● **YOUR OBJECTIVE**
Make an exact copy of all the entries shown below.

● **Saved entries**
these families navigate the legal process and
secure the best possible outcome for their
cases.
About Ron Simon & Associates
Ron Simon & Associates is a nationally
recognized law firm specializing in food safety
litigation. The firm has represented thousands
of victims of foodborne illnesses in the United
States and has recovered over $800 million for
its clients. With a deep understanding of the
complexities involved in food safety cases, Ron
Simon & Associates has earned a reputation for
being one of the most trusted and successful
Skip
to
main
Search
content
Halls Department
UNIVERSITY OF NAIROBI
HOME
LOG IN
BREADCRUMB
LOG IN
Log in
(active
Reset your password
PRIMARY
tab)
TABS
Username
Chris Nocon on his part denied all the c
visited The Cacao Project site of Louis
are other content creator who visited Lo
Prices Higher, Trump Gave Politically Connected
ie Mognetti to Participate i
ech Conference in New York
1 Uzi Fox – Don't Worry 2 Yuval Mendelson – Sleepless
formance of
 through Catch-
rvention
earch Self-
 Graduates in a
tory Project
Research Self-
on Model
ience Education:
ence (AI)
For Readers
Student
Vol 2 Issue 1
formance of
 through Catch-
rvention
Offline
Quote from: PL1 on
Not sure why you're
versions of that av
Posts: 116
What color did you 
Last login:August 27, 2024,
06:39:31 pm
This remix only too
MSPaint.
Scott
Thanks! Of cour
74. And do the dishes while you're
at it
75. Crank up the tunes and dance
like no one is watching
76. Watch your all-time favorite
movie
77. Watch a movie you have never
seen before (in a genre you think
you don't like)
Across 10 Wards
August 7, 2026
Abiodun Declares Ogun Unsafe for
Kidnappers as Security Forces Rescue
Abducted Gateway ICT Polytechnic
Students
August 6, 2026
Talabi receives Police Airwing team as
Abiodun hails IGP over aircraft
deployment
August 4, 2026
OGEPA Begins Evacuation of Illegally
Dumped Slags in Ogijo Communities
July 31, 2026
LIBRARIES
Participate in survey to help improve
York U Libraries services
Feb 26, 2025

● **EXERCISE ANSWER**
these families navigate the legal process and
secure the best possible outcome for their
cases.
About Ron Simon & Associates
Ron Simon & Associates is a nationally
recognized law firm specializing in food safety
litigation. The firm has represented thousands
of victims of foodborne illnesses in the United
States and has recovered over $800 million for
its clients. With a deep understanding of the
complexities involved in food safety cases, Ron
Simon & Associates has earned a reputation for
being one of the most trusted and successful
Skip
to
main
Search
content
Halls Department
UNIVERSITY OF NAIROBI
HOME
LOG IN
BREADCRUMB
LOG IN
Log in
(active
Reset your password
PRIMARY
tab)
TABS
Username
Chris Nocon on his part denied all the c
visited The Cacao Project site of Louis
are other content creator who visited Lo
Prices Higher, Trump Gave Politically Connected
ie Mognetti to Participate i
ech Conference in New York
1 Uzi Fox – Don't Worry 2 Yuval Mendelson – Sleepless
formance of
 through Catch-
rvention
earch Self-
 Graduates in a
tory Project
Research Self-
on Model
ience Education:
ence (AI)
For Readers
Student
Vol 2 Issue 1
formance of
 through Catch-
rvention
Offline
Quote from: PL1 on
Not sure why you're
versions of that av
Posts: 116
What color did you 
Last login:August 27, 2024,
06:39:31 pm
This remix only too
MSPaint.
Scott
Thanks! Of cour
74. And do the dishes while you're
at it
75. Crank up the tunes and dance
like no one is watching
76. Watch your all-time favorite
movie
77. Watch a movie you have never
seen before (in a genre you think
you don't like)
Across 10 Wards
August 7, 2026
Abiodun Declares Ogun Unsafe for
Kidnappers as Security Forces Rescue
Abducted Gateway ICT Polytechnic
Students
August 6, 2026
Talabi receives Police Airwing team as
Abiodun hails IGP over aircraft
deployment
August 4, 2026
OGEPA Begins Evacuation of Illegally
Dumped Slags in Ogijo Communities
July 31, 2026
LIBRARIES
Participate in survey to help improve
York U Libraries services
Feb 26, 2025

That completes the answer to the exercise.